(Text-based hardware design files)
· · ·
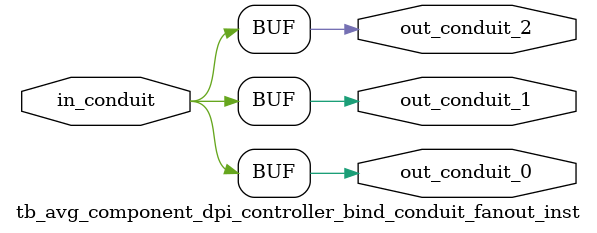
<source format=sv>


 


// --------------------------------------------------------------------------------
//| Avalon Conduit Fan-Out
// --------------------------------------------------------------------------------

// ------------------------------------------
// Generation parameters:
//   output_name:       tb_avg_component_dpi_controller_bind_conduit_fanout_inst
//   numFanOut:         3
//   
// ------------------------------------------

module tb_avg_component_dpi_controller_bind_conduit_fanout_inst (     

// Interface: out_conduit_0
 output                    out_conduit_0,
// Interface: out_conduit_1
 output                    out_conduit_1,
// Interface: out_conduit_2
 output                    out_conduit_2,

// Interface: in_conduit
 input                   in_conduit

);

   assign  out_conduit_0 = in_conduit;
   assign  out_conduit_1 = in_conduit;
   assign  out_conduit_2 = in_conduit;

endmodule //


</source>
· · ·
• [Instructions to follow] A verbatim copy of the entries, stripped of pictures, should be produced.

• [Reply to the task]
<source format=sv>


 


// --------------------------------------------------------------------------------
//| Avalon Conduit Fan-Out
// --------------------------------------------------------------------------------

// ------------------------------------------
// Generation parameters:
//   output_name:       tb_avg_component_dpi_controller_bind_conduit_fanout_inst
//   numFanOut:         3
//   
// ------------------------------------------

module tb_avg_component_dpi_controller_bind_conduit_fanout_inst (     

// Interface: out_conduit_0
 output                    out_conduit_0,
// Interface: out_conduit_1
 output                    out_conduit_1,
// Interface: out_conduit_2
 output                    out_conduit_2,

// Interface: in_conduit
 input                   in_conduit

);

   assign  out_conduit_0 = in_conduit;
   assign  out_conduit_1 = in_conduit;
   assign  out_conduit_2 = in_conduit;

endmodule //


</source>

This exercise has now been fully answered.